**The task:**
Which lines of the listing below contain the string "values"? Pick out and copy each such line, matching uppercase and lowercase exactly.
=== Section Start ===
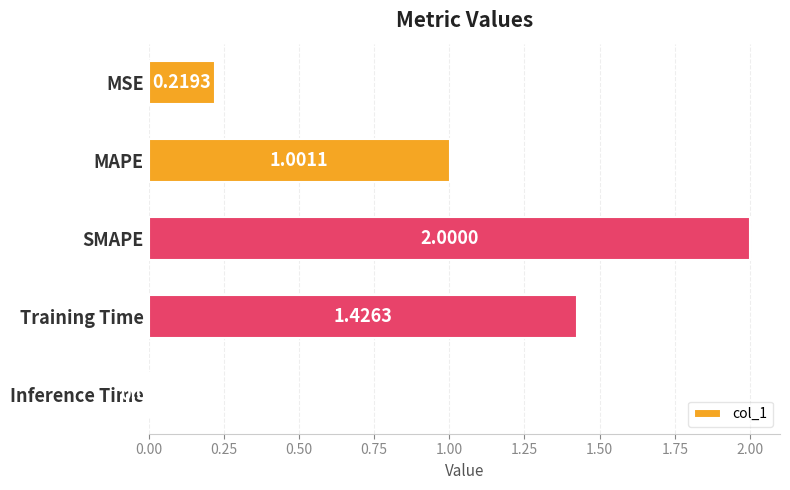

What is the sum of the values at MSE and SMAPE?

2.2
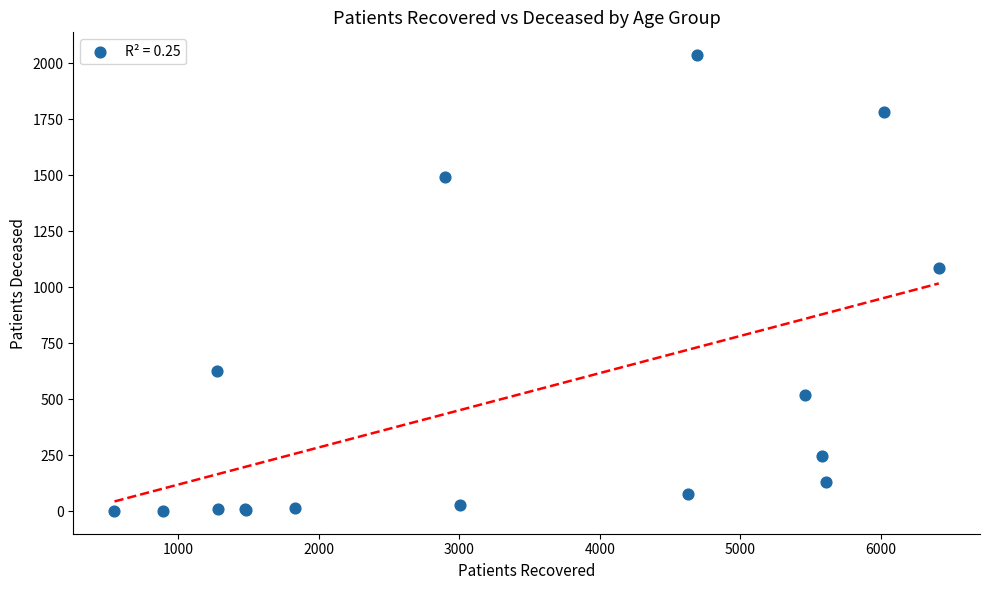

What Y value in the scatter plot is closest to 1019?

1084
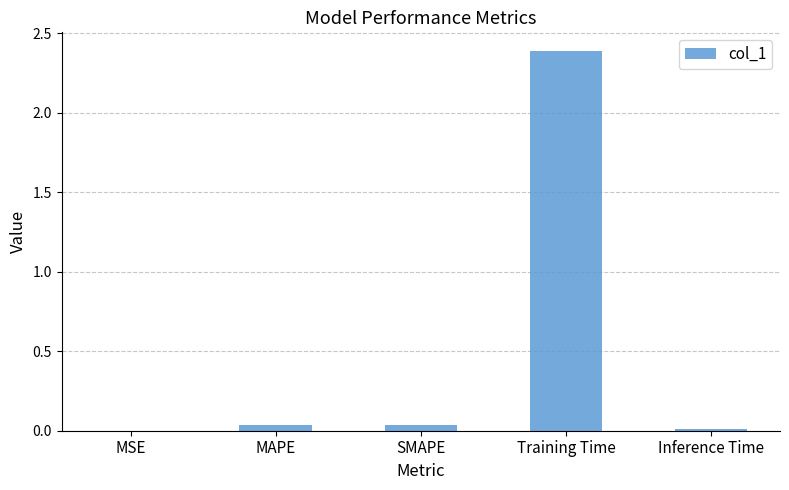

What is the sum of all values?

2.5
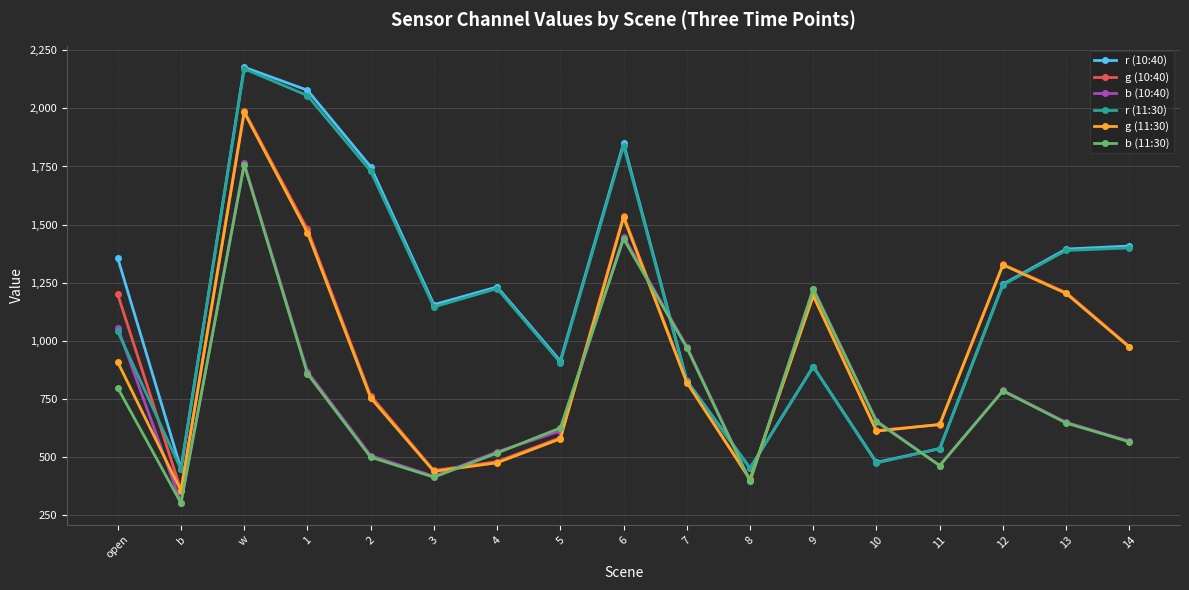

At which category does the chart reach its peak across all series?

w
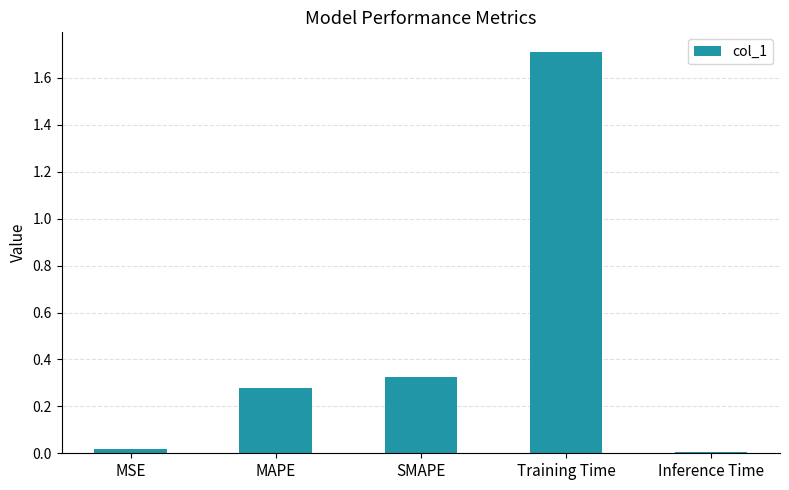

What is the label of the 2nd bar from the left?

MAPE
=== Section End ===
**Problem solution:**
What is the sum of the values at MSE and SMAPE?
What is the sum of all values?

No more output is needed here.